4. The method and device according to claim 1, 2 or 3, characterized in that the lighting of the container can be carried out simultaneously by the mouth and the bottom-side lighting unit if necessary.

5. The method and device according to claim 1 to 4, characterized in that misinterpreted structural elements or surfaces of the container to be inspected, For example, structures in the transparent material or prints on the outside, through software-based blanking, separate evaluation of optically delimitable areas or filters during the container inspection, do not influence the inspection result.

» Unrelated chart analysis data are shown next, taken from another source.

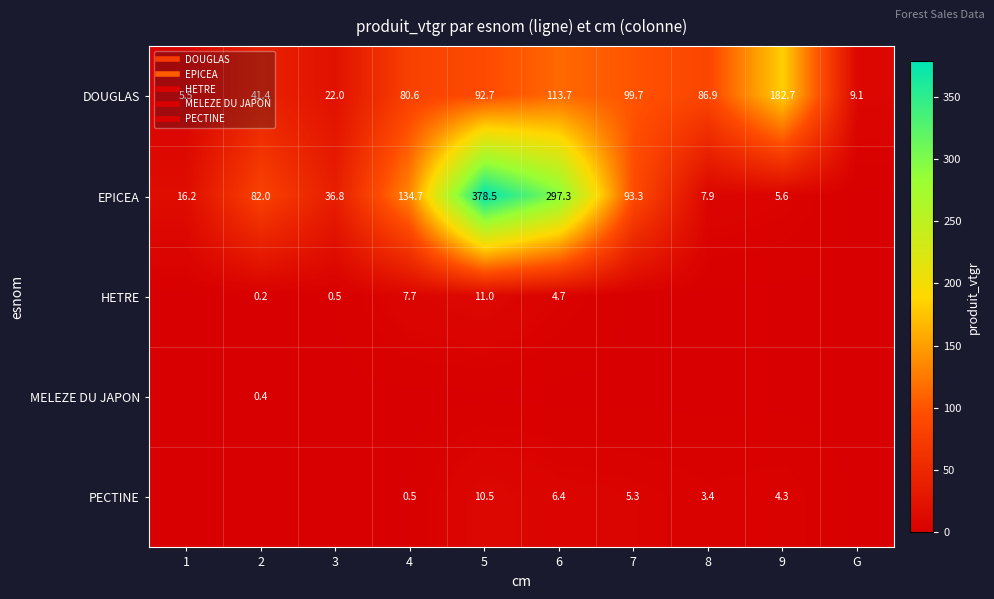

Rank the series at 6 from lowest to highest value.

MELEZE DU JAPON, HETRE, PECTINE, DOUGLAS, EPICEA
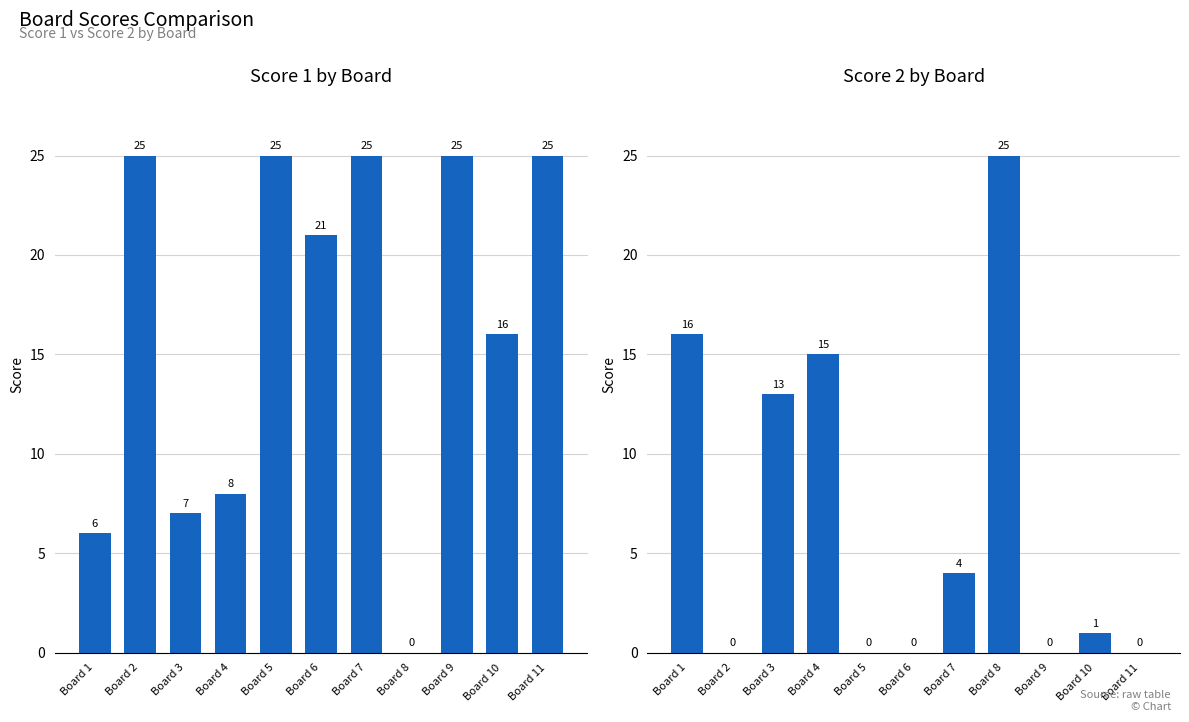

What is the sum of all Score 2 values?

74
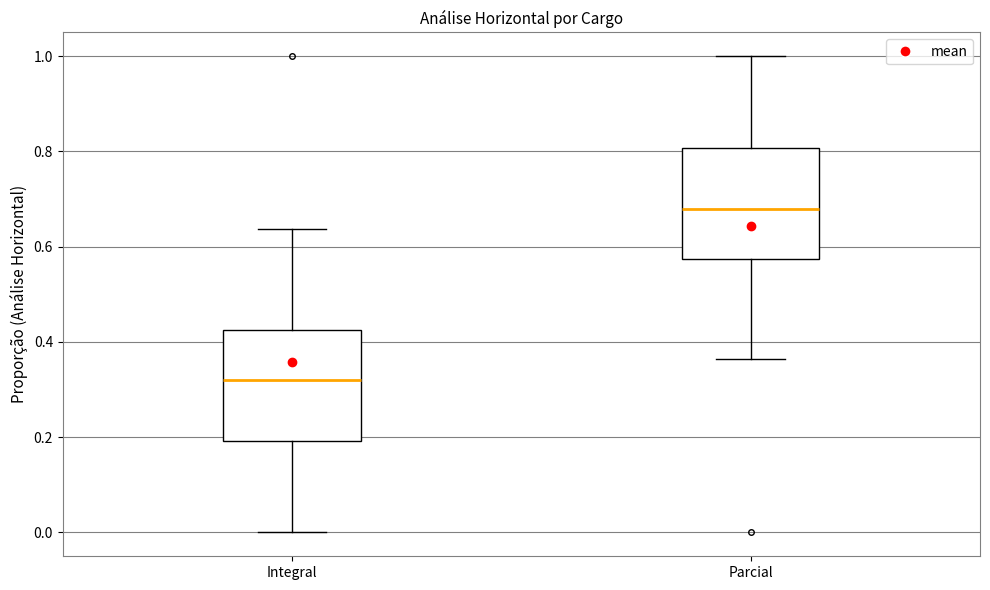

Reading left to right, transcribe this box plot: for each box, give where its median line is, the range the box spans, and where its two whiskers end, as read against the y-axis. The values are not printed on the chart, so give them approximately, as read against the axis.

Integral: median 0.32, box 0.20 to 0.42, whiskers 0.00 to 0.64
Parcial: median 0.68, box 0.58 to 0.80, whiskers 0.36 to 1.00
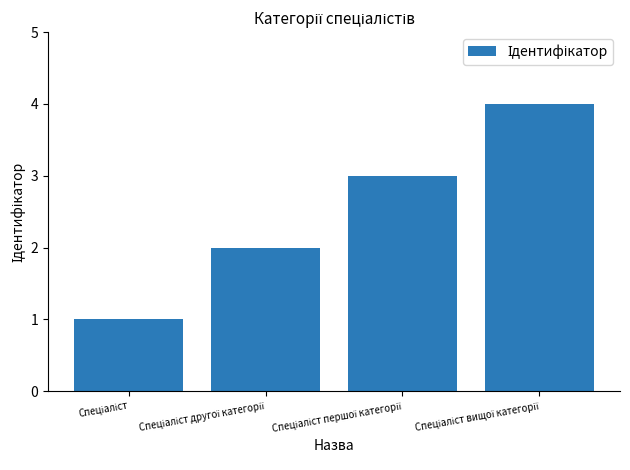

What is the difference between the maximum and minimum values?

3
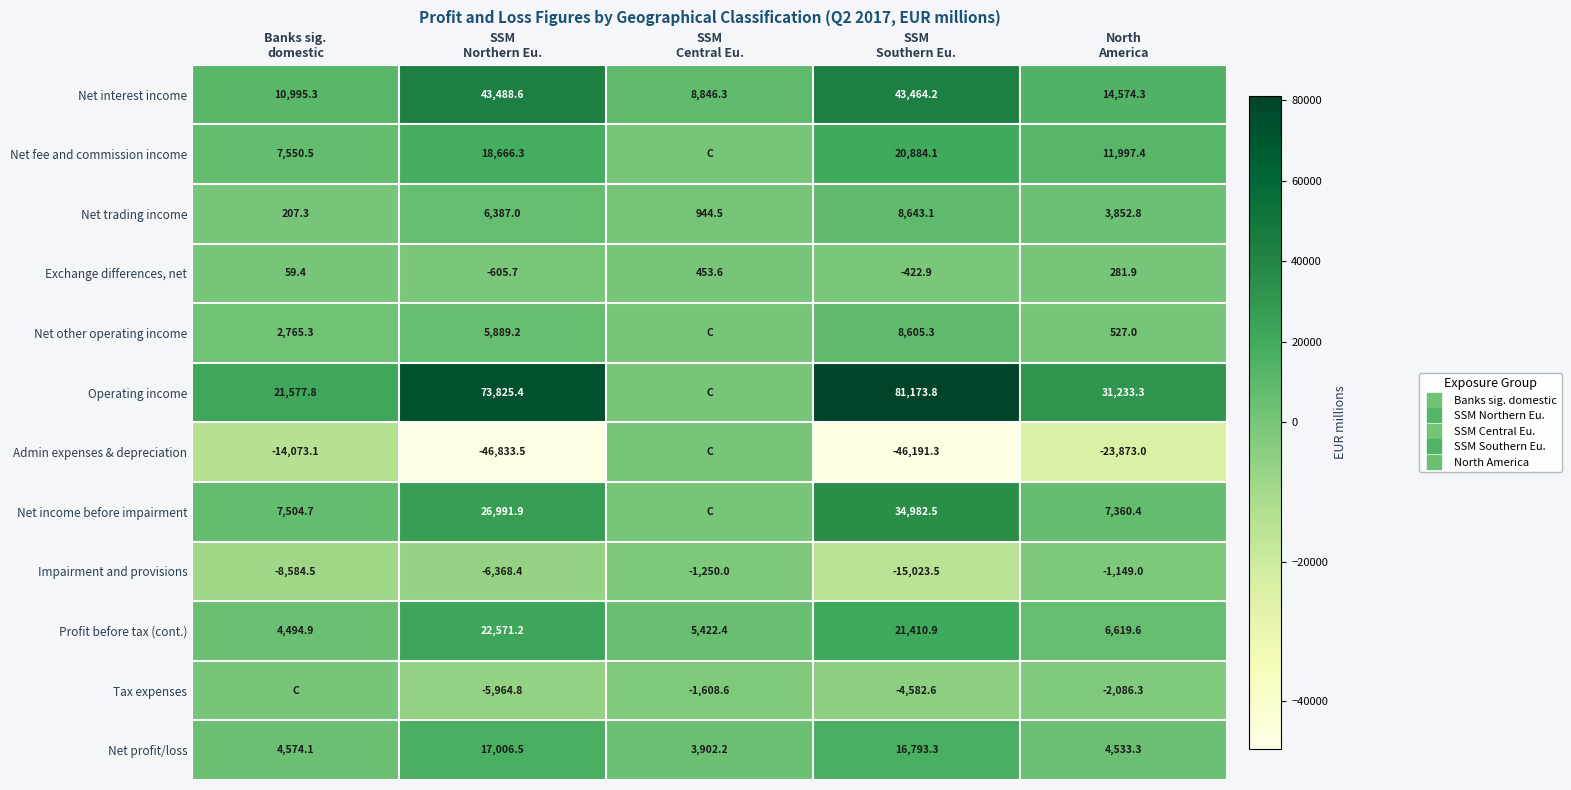

What is the total value across all series at North
America?

53871.6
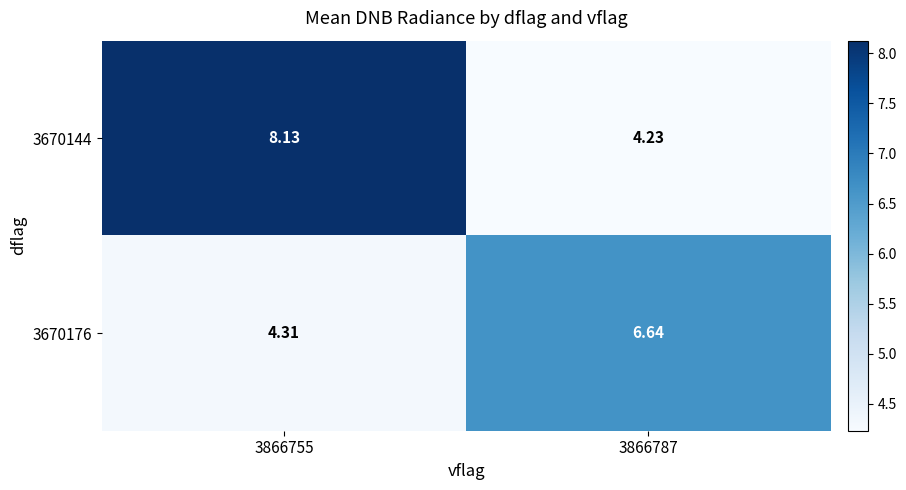

Is the value of 3670144 at 3866755 greater than the value of 3670176 at 3866755?

Yes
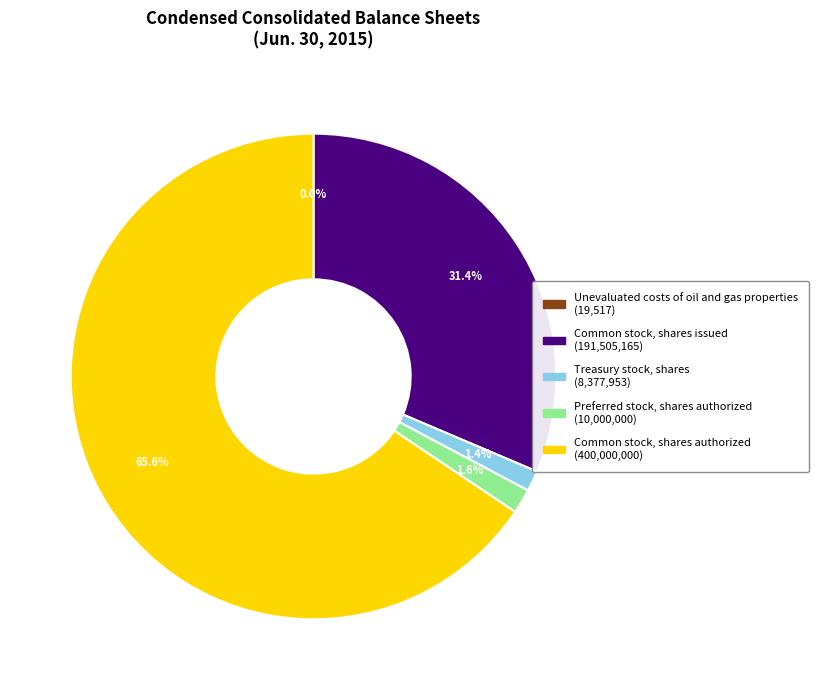

Does Common stock, shares authorized account for over 50% of the chart?

Yes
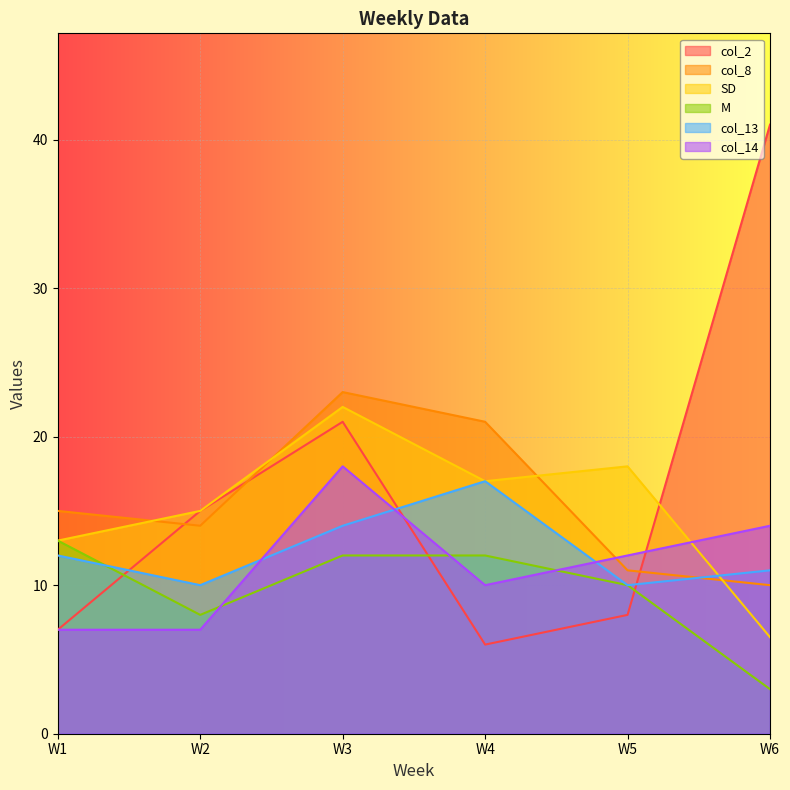

What is the smallest value displayed?

3.0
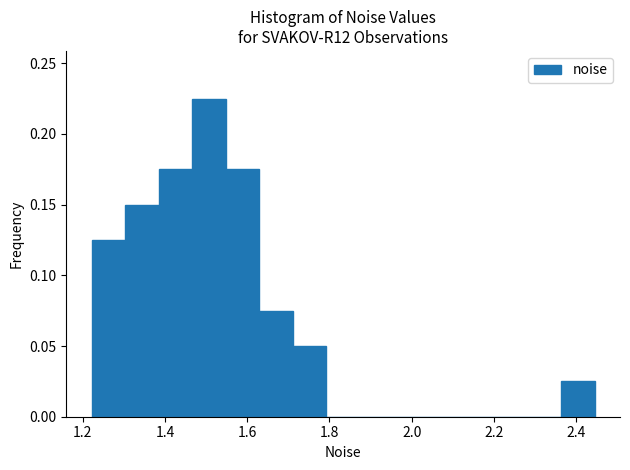

Over which range of the x-axis is the bar tallest?

1.46 to 1.54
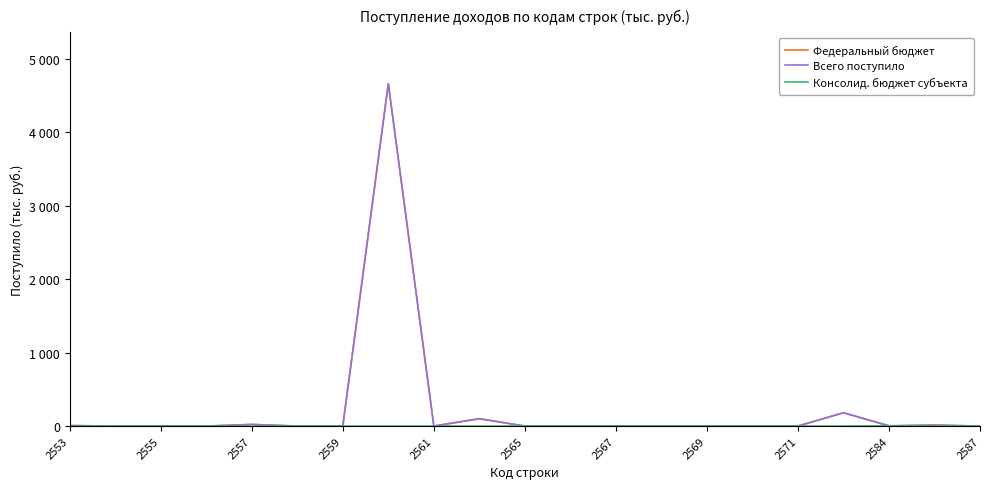

What is the maximum value for Консолид. бюджет субъекта?

2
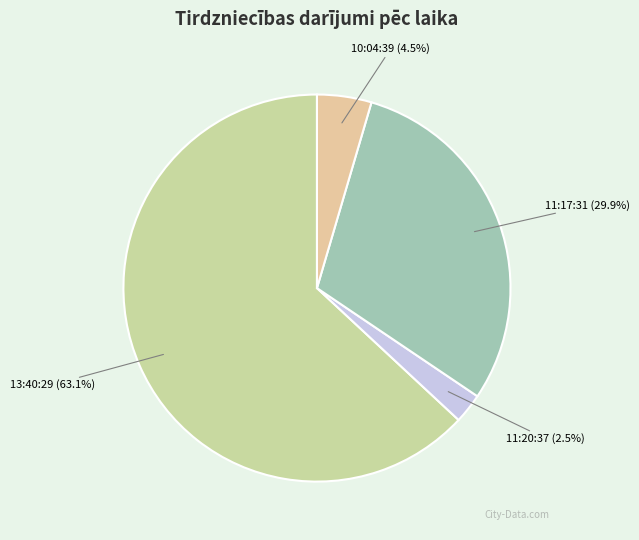

Is there any slice that represents more than half of the pie?

Yes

6. The method and device according to any one of claims 1 to 5, characterized in that the lens units of the cameras are each protected by a quickly removable, transparent protective pane which is flush with the receiving housing for the camera, lens unit and possibly adjacent lighting unit, in particular the bottom-side protective pane is freed from water droplets, dirt particles or the like by pulsed or permanently blowing compressed air or an intermittent or permanent mechanical wiping device.

7. The method and device according to any one of claims 1 to 6, characterized in that by means of programmed self-control routines, any non-eliminable defects in the recorded blank image are recorded without a container, limited and excluded from the container assessment.

8. The method and device according to one of claims 1 to 7, characterized in that the lighting units respectively at a distance of 10 to 100 mm above the mouth. is arranged under the bottom of the container and generates diffuse light.